[[ Records to process, beginning ]]

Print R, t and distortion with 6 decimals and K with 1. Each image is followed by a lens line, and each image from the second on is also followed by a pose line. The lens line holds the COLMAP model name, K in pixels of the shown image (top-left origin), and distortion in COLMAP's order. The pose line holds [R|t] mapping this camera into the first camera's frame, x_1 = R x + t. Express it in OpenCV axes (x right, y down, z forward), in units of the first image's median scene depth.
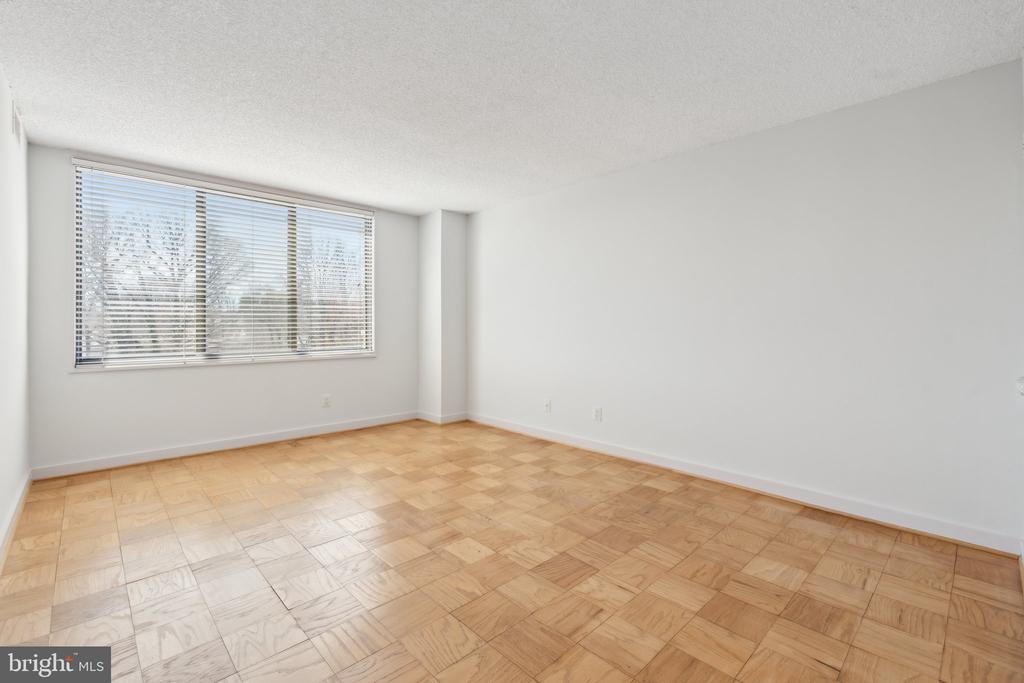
lens RADIAL K [[453.2, 0, 506.9], [0, 453.2, 325.4], [0, 0, 1]] dist [-0.000093, 0.000145]
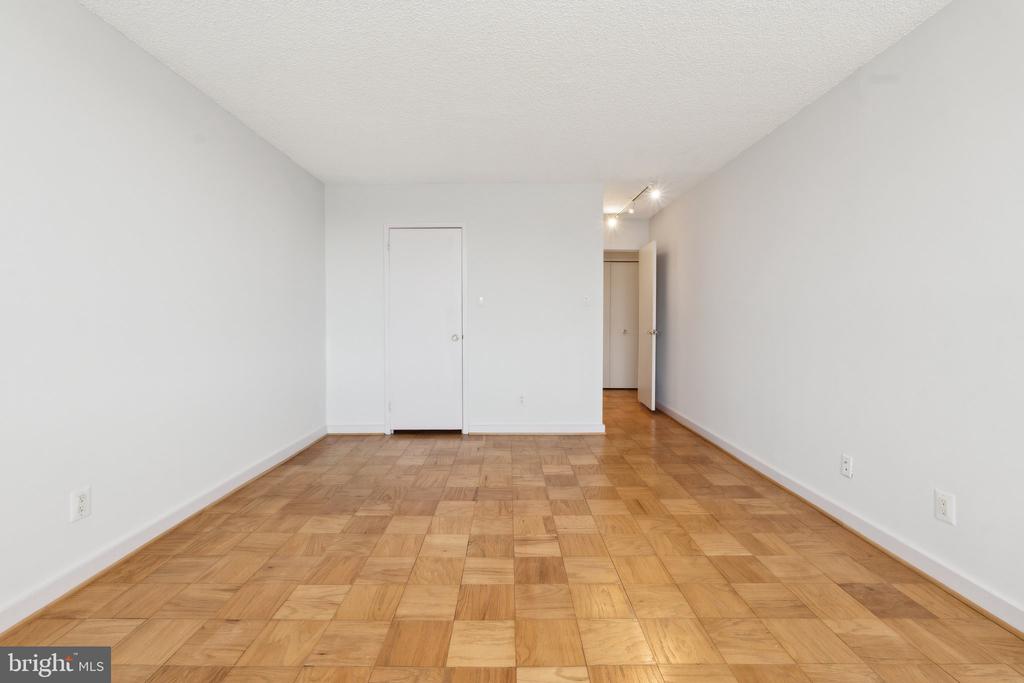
lens RADIAL K [[453.7, 0, 513.2], [0, 453.7, 335.1], [0, 0, 1]] dist [0.000452, 0.000468]
pose [[-0.731596, -0.023425, 0.681336, -0.522285], [-0.000086, 0.999413, 0.034268, 0.002545], [-0.681738, 0.025012, -0.731168, 1.200488]]
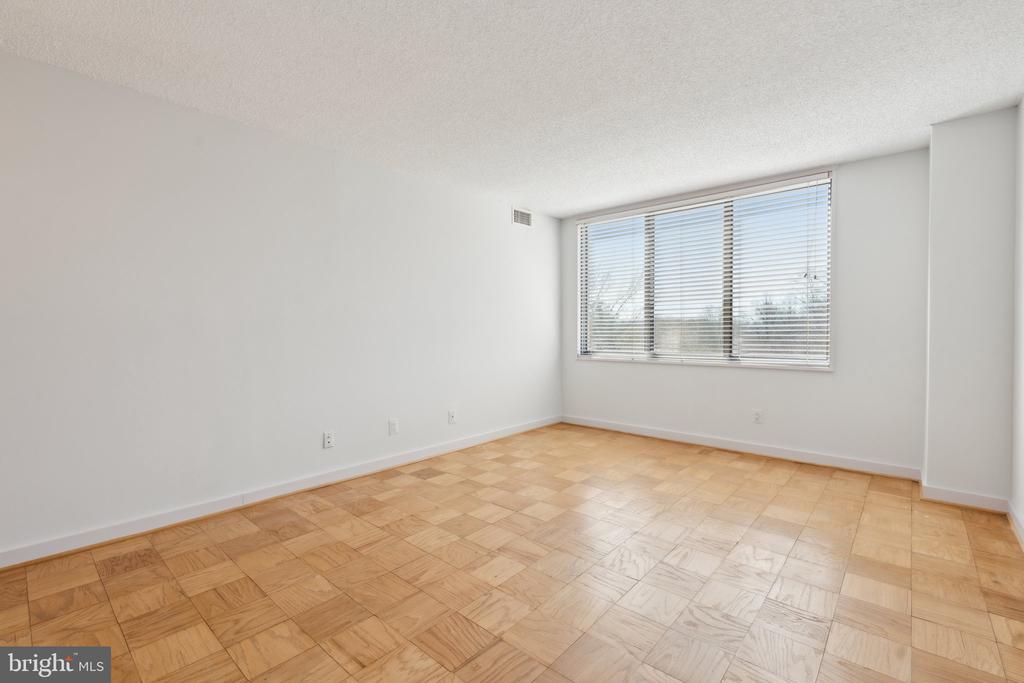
lens RADIAL K [[453.7, 0, 513.2], [0, 453.7, 335.1], [0, 0, 1]] dist [0.000452, 0.000468]
pose [[0.093353, 0.011523, -0.995566, 0.556010], [0.001437, 0.999930, 0.011708, 0.002529], [0.995632, -0.002524, 0.093330, 0.626218]]
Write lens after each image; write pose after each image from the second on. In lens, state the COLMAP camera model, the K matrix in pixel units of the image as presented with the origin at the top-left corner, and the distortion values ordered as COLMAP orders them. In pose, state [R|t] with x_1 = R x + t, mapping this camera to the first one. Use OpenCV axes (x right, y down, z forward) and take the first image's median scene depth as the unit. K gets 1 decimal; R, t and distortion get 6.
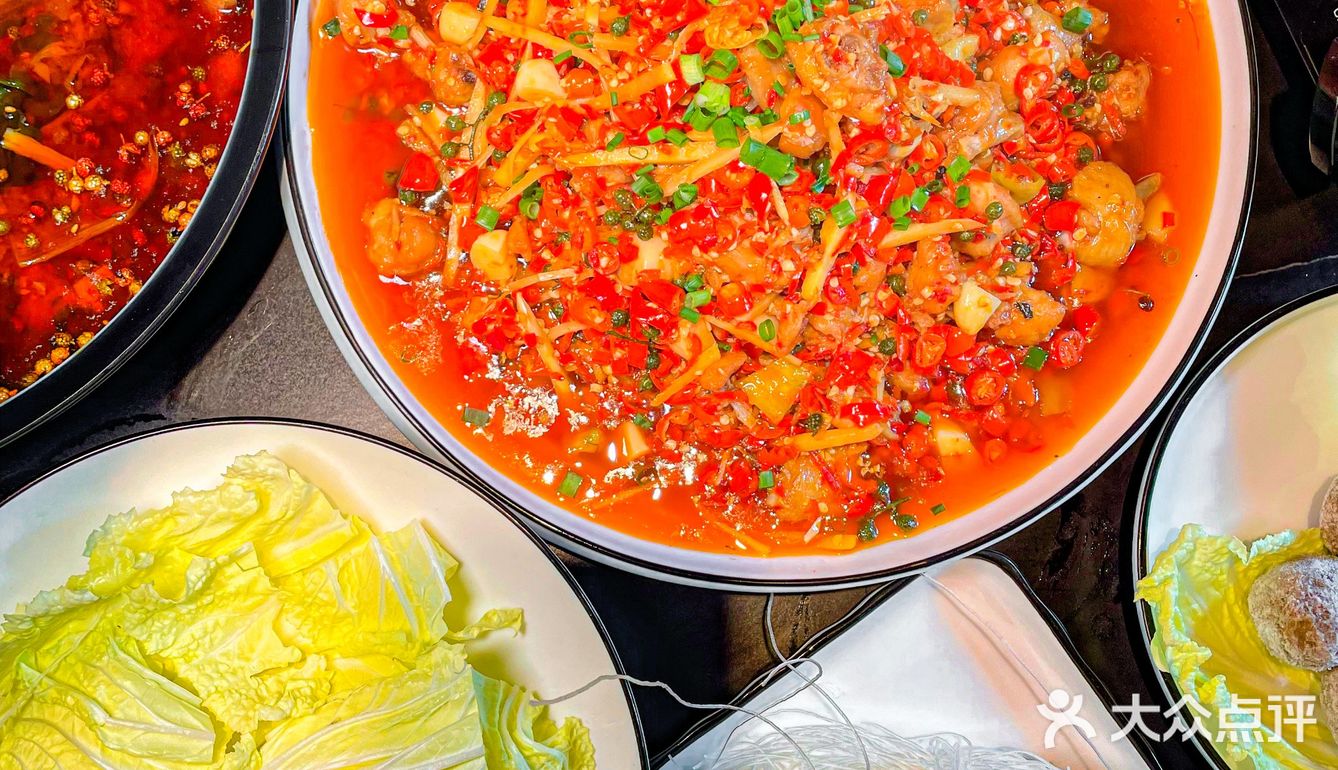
lens RADIAL K [[1257.5, 0, 669.0], [0, 1257.5, 385.0], [0, 0, 1]] dist [0.096147, -0.156684]
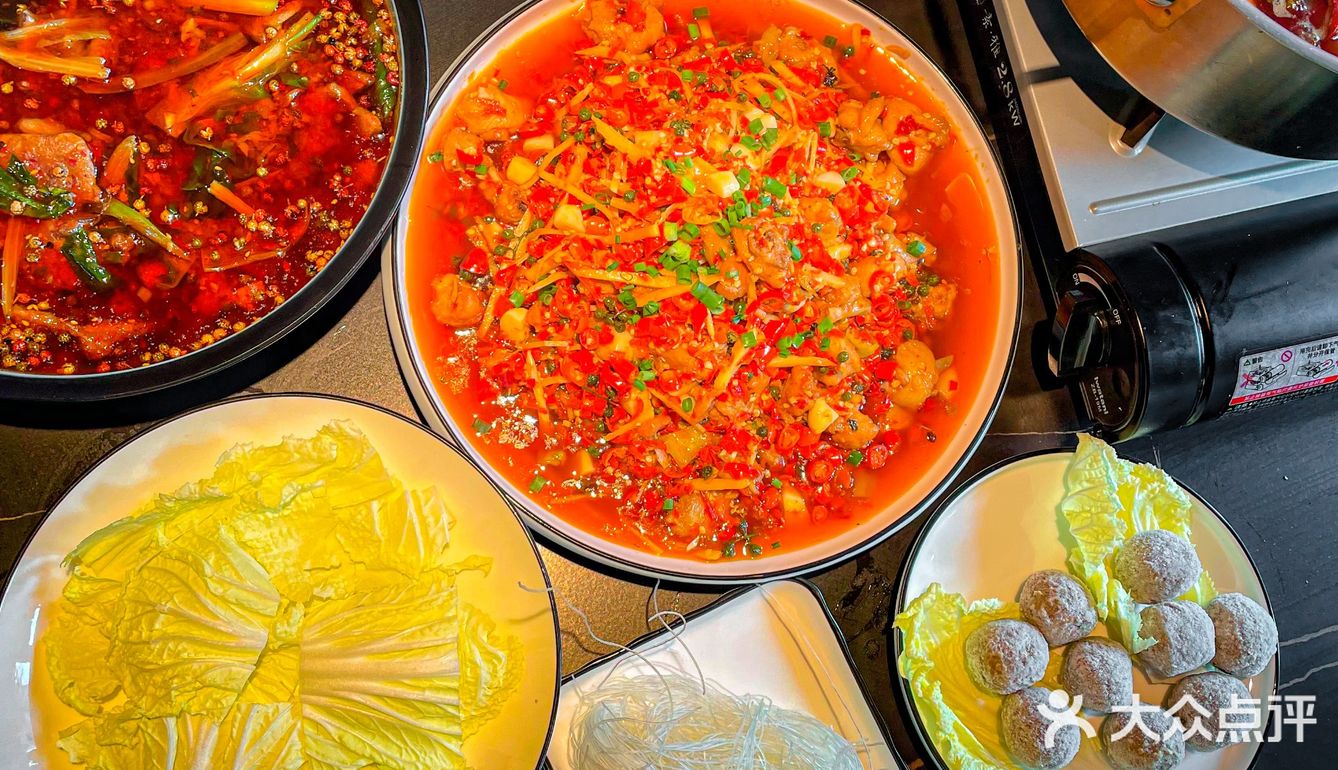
lens RADIAL K [[1257.5, 0, 669.0], [0, 1257.5, 385.0], [0, 0, 1]] dist [0.096147, -0.156684]
pose [[0.979086, 0.184791, 0.085105, -0.075863], [-0.174364, 0.977709, -0.116968, 0.112037], [-0.104823, 0.099683, 0.989482, -0.492933]]
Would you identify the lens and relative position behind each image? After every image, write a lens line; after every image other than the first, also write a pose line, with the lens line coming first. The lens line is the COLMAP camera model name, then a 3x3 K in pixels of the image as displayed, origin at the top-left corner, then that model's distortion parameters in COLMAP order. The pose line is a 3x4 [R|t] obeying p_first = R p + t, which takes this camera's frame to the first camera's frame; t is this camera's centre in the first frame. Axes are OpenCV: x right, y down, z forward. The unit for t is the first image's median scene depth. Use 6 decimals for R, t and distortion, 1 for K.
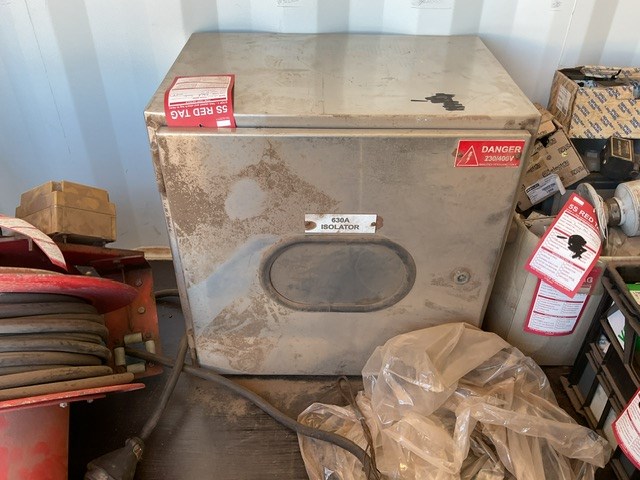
lens RADIAL K [[533.2, 0, 316.8], [0, 533.2, 239.1], [0, 0, 1]] dist [0.079042, -0.149668]
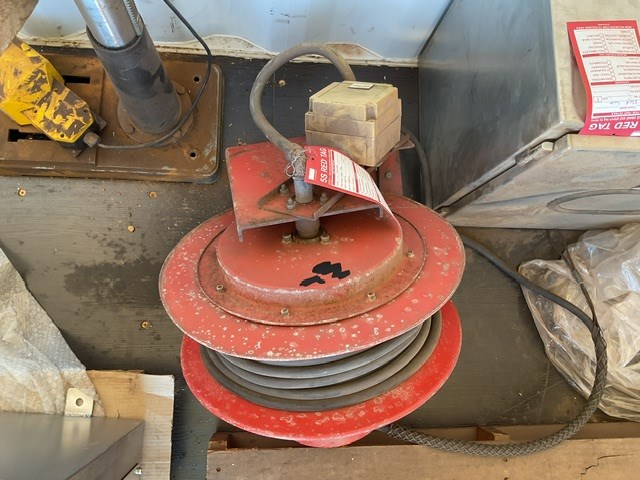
lens RADIAL K [[533.2, 0, 316.8], [0, 533.2, 239.1], [0, 0, 1]] dist [0.079042, -0.149668]
pose [[0.995576, 0.020044, 0.091797, -0.631863], [-0.077840, 0.723129, 0.686313, -0.533095], [-0.052625, -0.690422, 0.721490, 0.216019]]
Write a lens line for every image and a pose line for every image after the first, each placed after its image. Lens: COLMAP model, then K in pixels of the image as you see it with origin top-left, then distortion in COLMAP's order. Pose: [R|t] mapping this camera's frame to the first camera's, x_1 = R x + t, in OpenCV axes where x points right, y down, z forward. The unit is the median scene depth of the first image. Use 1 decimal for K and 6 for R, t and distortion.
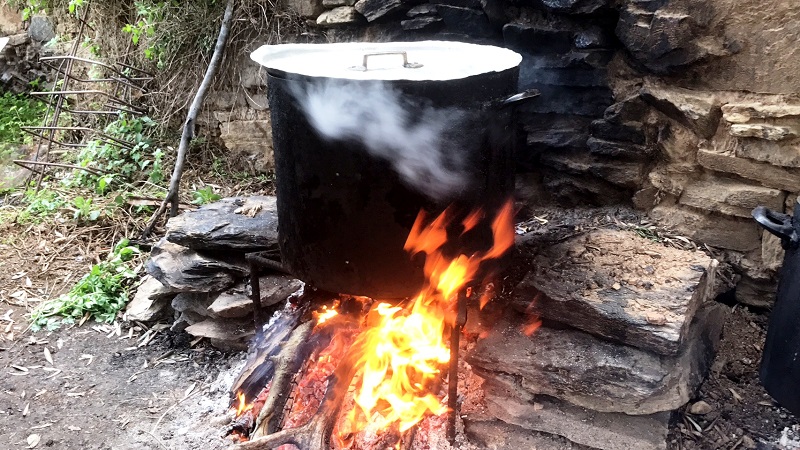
lens RADIAL K [[793.9, 0, 400.4], [0, 793.9, 219.3], [0, 0, 1]] dist [-0.009212, 0.000000]
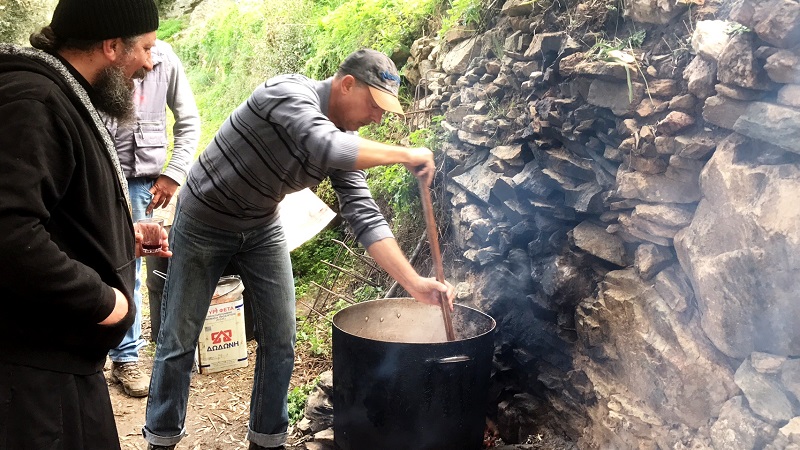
lens RADIAL K [[793.9, 0, 399.5], [0, 793.9, 229.2], [0, 0, 1]] dist [-0.009212, 0.000000]
pose [[0.840730, 0.142839, -0.522274, 0.732071], [-0.200515, 0.978130, -0.055267, -0.259392], [0.502958, 0.151188, 0.850985, -0.386919]]
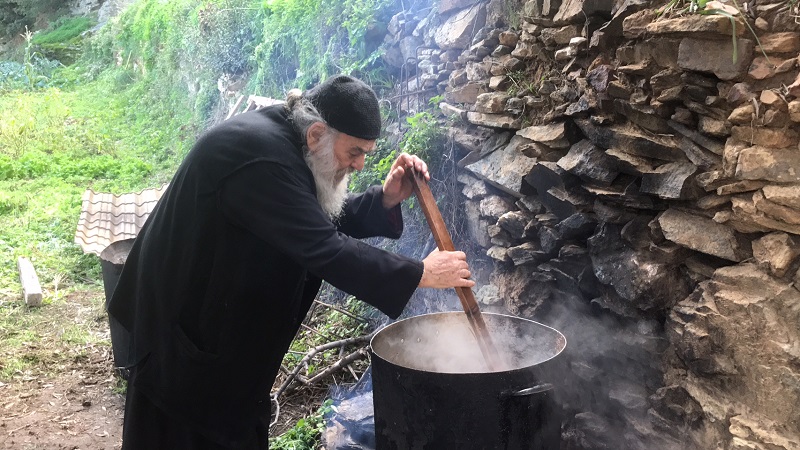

[[ Records to process, end ]]

Directions for this task
Reproduce every line from the start of the items up to and including the line containing "-0.002524, 0.093330, 0.626218]]", and leave the pictures out of your answer.

Exercise output
Print R, t and distortion with 6 decimals and K with 1. Each image is followed by a lens line, and each image from the second on is also followed by a pose line. The lens line holds the COLMAP model name, K in pixels of the shown image (top-left origin), and distortion in COLMAP's order. The pose line holds [R|t] mapping this camera into the first camera's frame, x_1 = R x + t. Express it in OpenCV axes (x right, y down, z forward), in units of the first image's median scene depth.
lens RADIAL K [[453.2, 0, 506.9], [0, 453.2, 325.4], [0, 0, 1]] dist [-0.000093, 0.000145]
lens RADIAL K [[453.7, 0, 513.2], [0, 453.7, 335.1], [0, 0, 1]] dist [0.000452, 0.000468]
pose [[-0.731596, -0.023425, 0.681336, -0.522285], [-0.000086, 0.999413, 0.034268, 0.002545], [-0.681738, 0.025012, -0.731168, 1.200488]]
lens RADIAL K [[453.7, 0, 513.2], [0, 453.7, 335.1], [0, 0, 1]] dist [0.000452, 0.000468]
pose [[0.093353, 0.011523, -0.995566, 0.556010], [0.001437, 0.999930, 0.011708, 0.002529], [0.995632, -0.002524, 0.093330, 0.626218]]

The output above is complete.